First, we have to convert the given energy from kJ to J to make the calculations easier. 1 kJ = 1000 J. So, 208.4 kJ/mol = 208.4 * 1000 J/mol = 208400 J/mol

Avogadro's number = 6.022 * 10^23 (number of atoms in 1 mole) We will divide the energy required to remove 1 mole of electrons (208,400 J/mol) by Avogadro's number to find the energy that is required to remove one electron. Energy per electron = \( \frac{208,400 \mathrm{~J/mol}}{6.022 \times 10^{23} / \mathrm{mol}}\) Energy per electron = \(3.461 \times 10^{-19} \mathrm{J}\)

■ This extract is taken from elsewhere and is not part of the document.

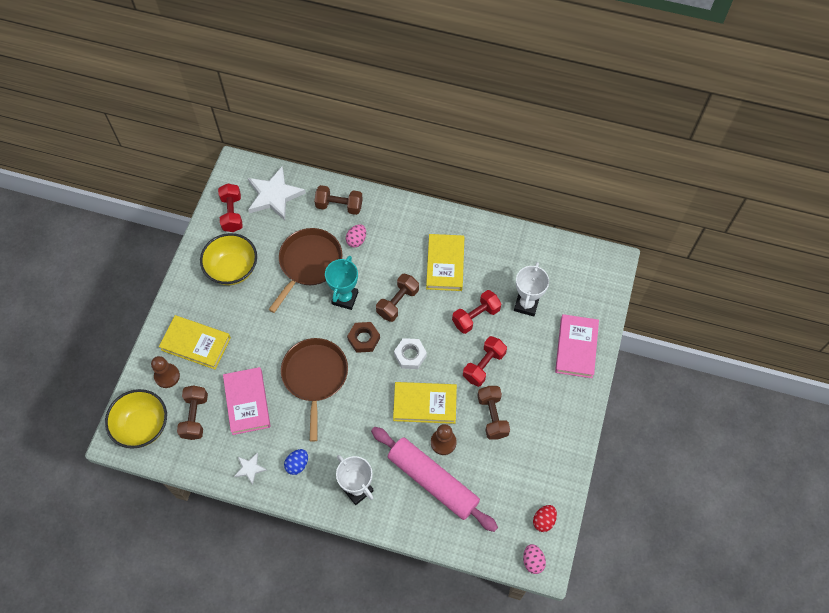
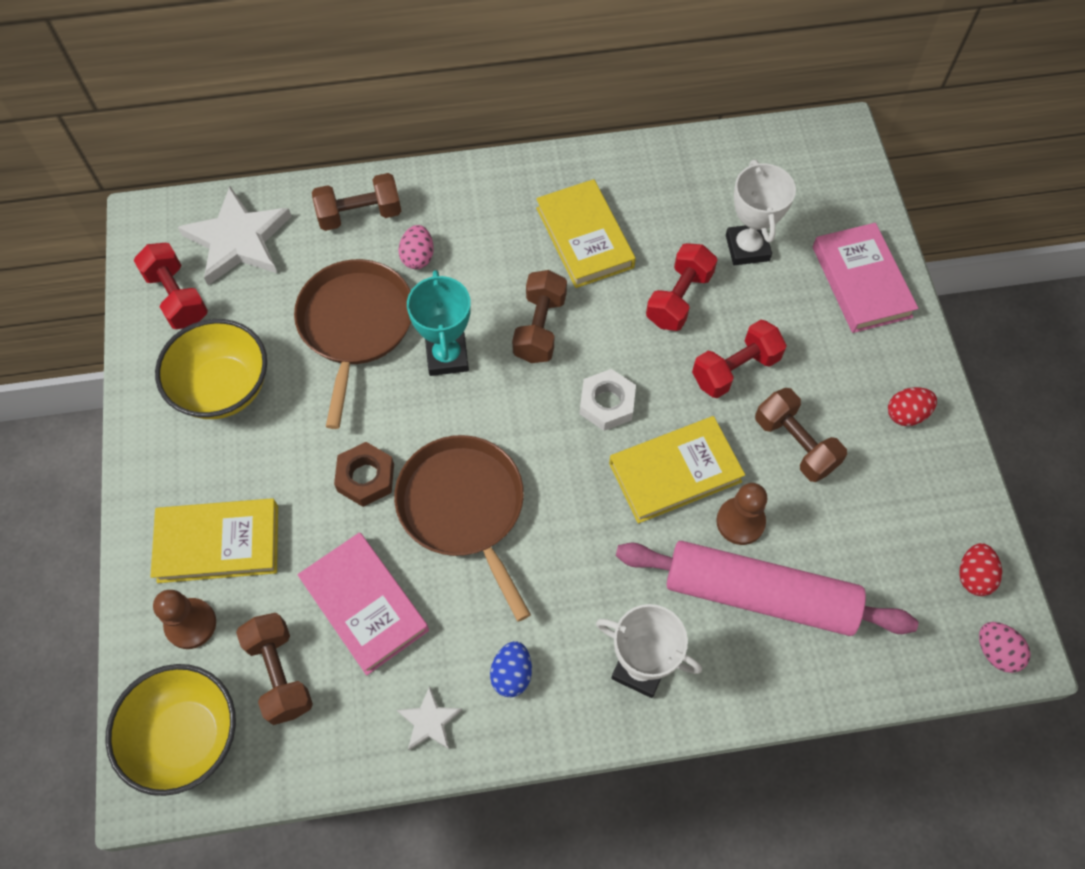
camera: 25 degrees left, 0 degrees up
brown nut [347,322,380,353] -> brown nut moved to [334,442,394,507]
red dumbbell [463,336,507,387] -> red dumbbell turned 45 degrees clockwise [692,320,787,398]
none -> red egg [888,387,937,426]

The relationship between the energy of a photon (E) and its wavelength (\(λ\)) is given by: E = \( \frac{hc}{λ}\), Where h = Planck's constant = \(6.626 \times 10^{-34} \mathrm{Js}\), c = speed of light = \(3 \times 10^8 \mathrm{m/s}\) Rearrange the equation to find the wavelength: \(λ = \frac{hc}{E}\) Plug in the values for h, c, and energy per electron (E = \(3.461 \times 10^{-19} \mathrm{J}\)): \(λ = \frac{(6.626 \times 10^{-34} \mathrm{Js})(3 \times 10^8 \mathrm{m/s})}{3.461 \times 10^{-19} \mathrm{J}}\) Calculate the wavelength: \(λ = 5.728 \times 10^{-7} \mathrm{m}\) As the wavelength of light can be expressed in nanometers (nm), we can convert the calculated value from meters to nanometers: 1 meter = \(1 \times 10^9\) nanometers \(λ = 5.728 \times 10^{-7} \mathrm{m} * \frac{1 \times 10^9 \mathrm{nm}}{1 \mathrm{m}}\) \(λ = 572.8 \mathrm{nm}\) Thus, the energy required to remove one electron from an atom of rubidium on the surface is \(3.461 \times 10^{-19} \mathrm{J}\), and the maximum wavelength of light capable of doing this is 572.8 nm.